The Threembak Kentir's

Xie Nur
Chapter #43

Salam Terakhir (5)

Pendakian Gunung Slamet

*Hari Kedua Operasional (HOP2: 20.00 – 22.00 WIB): Pheenux dan Ujang

“Peni, kamu jangan tidur dulu dong!” pinta Ujang selepas acara makan malam bersama usai. Kira-kira pukul delapan malam.

Tepat saat aku akan masuk tenda bersiap menjalin mimpi. Demi menghemat tenaga esok untuk melakukan summit attack. Aku menoleh ke arah Pheenux, dia memang terlihat beringsut dari tempat duduknya. Tetapi kupikir Pheenux tidak mungkin mengikuti kebiasaanku yang suka tidur dari pada mengobrol ke sana kemari.

“Kalau yang lain silakan tidur duluan.” usir Ujang dengan tatapan bersungguh-sungguh.

Kami terbengong-bengong mendengar titah dari seorang Ujang. Baiklah kalau begitu. Aku dan Citonk langsung masuk kamar, eh, tenda. Sementara Kentang dan Noly tampak tiduran di sekitar api unggun. Menunggu giliran keluyuran mencari sekeping uang.

“Apaan sih!” protes Pheenux. “Aku juga mau tidur.”

“Eit, jangan! Aku mau ngomong sesuatu yang serius sama kamu.” kata Ujang setengah malu-malu. “Tapi nunggu mereka pada tidur ya.”

“Ogah! Mending tidur.” balas Pheenux cepat.

“Pheen, ini demi masa depan kita.” Ujang berusaha menghalangi gerak tubuh Pheenux yang akan merangkak ke dalam tenda.

“Masa depan apa?” bentak Pheenux menyepak tangan Ujang.

Saat itu aku yang berada dalam tenda sambil mengusap-usap muka, membersihkan wajah bareng Citonk tertawa ngikik tanpa suara. Pheenux dan Ujang seolah menginspirasi drama Taiwan yang tayang setahun kemudian.
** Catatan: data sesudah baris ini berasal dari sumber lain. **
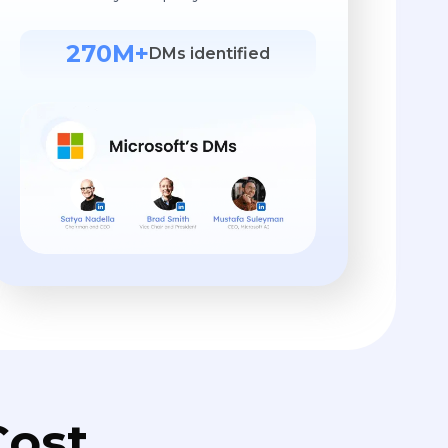
270M+
DMs identified
ost.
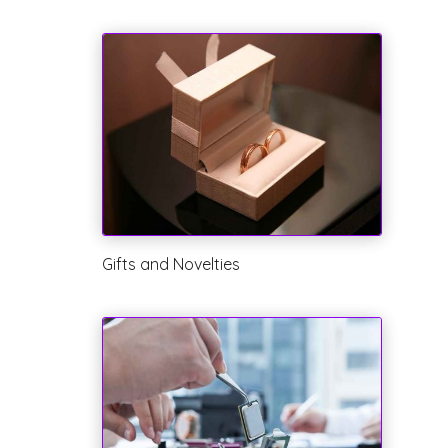
Gifts and Novelties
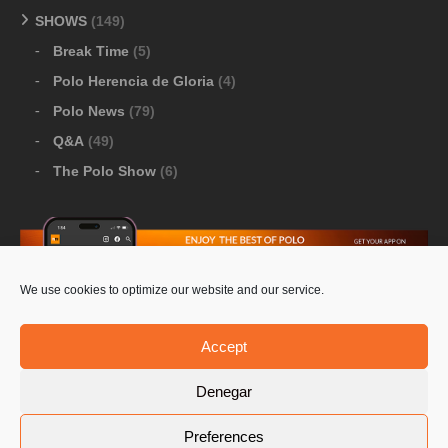
SHOWS
(149)
Break Time
(5)
Polo Herencia de Gloria
(4)
Polo News
(79)
Q&A
(49)
The Polo Show
(6)
We use cookies to optimize our website and our service.
Download Google Play
-
Download Apple Store
Accept
Denegar
© 2026 Pololine.TV – All rights reserved. Powered by
Preferences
Drama Meteor Garden yang mana cowok dalam drama tersebut, Dao Ming Shi bucin setengah mati pada tokoh perempuan, San Chai.

“Apakah kita masih bisa mendaki gunung bersama lagi atau tidak?” deru Ujang.
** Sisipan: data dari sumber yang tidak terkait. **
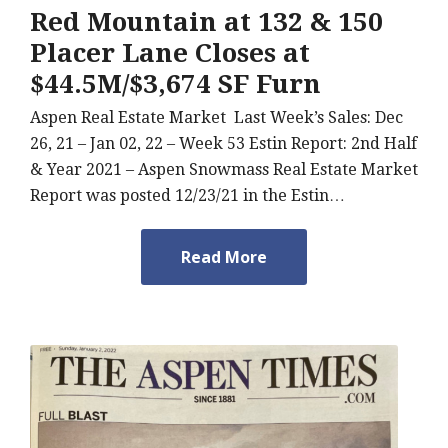
Red Mountain at 132 & 150
Placer Lane Closes at
$44.5M/$3,674 SF Furn
Aspen Real Estate Market Last Week’s Sales: Dec
26, 21 – Jan 02, 22 – Week 53 Estin Report: 2nd Half
& Year 2021 – Aspen Snowmass Real Estate Market
Report was posted 12/23/21 in the Estin…
Read More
“Memangnya kenapa nggak bisa naik bareng lagi?” Terdengar suara Kentang menyela.

“Ssst....” Berikutnya desisan Noly terdengar.

Sementara Pheenux mengambil duduk di ambang pintu tenda.

“Lah, memangnya kamu enggak mau naik gunung lagi, Jang?” Kentang masih ingin tahu alasan Ujang mengatakan hal yang bagi Kentang mungkin menghampakan. Teman seperjalanan mendaki selama ini seolah ingin pensiun dini dari dunia pendakian.

“Bukan gitu,” sahut Ujang ternyata mau menanggapi pertanyaan Kentang.

“Trus,”

“Jadi begini, aku pernah bermimpi mendaki gunung bersama pasanganku. Mungkin setelah itu, aku bisa mendaki bersama keluargaku. Istri dan anak-anak.” Perjelas Ujang diakhir perkataan. Wajah Ujang terlihat memerah pasca mengatakan impiannya itu. Sementara matanya sesekali melirik Pheenux.

“Mimpi apaan tuh?” komentar Pheenux. “Ngelantur!”

“Iya, hubungannya sama Pheenux apa?” Kentang entah pura-pura membego atau memang tidak tanggap darurat menanggapi Ujang.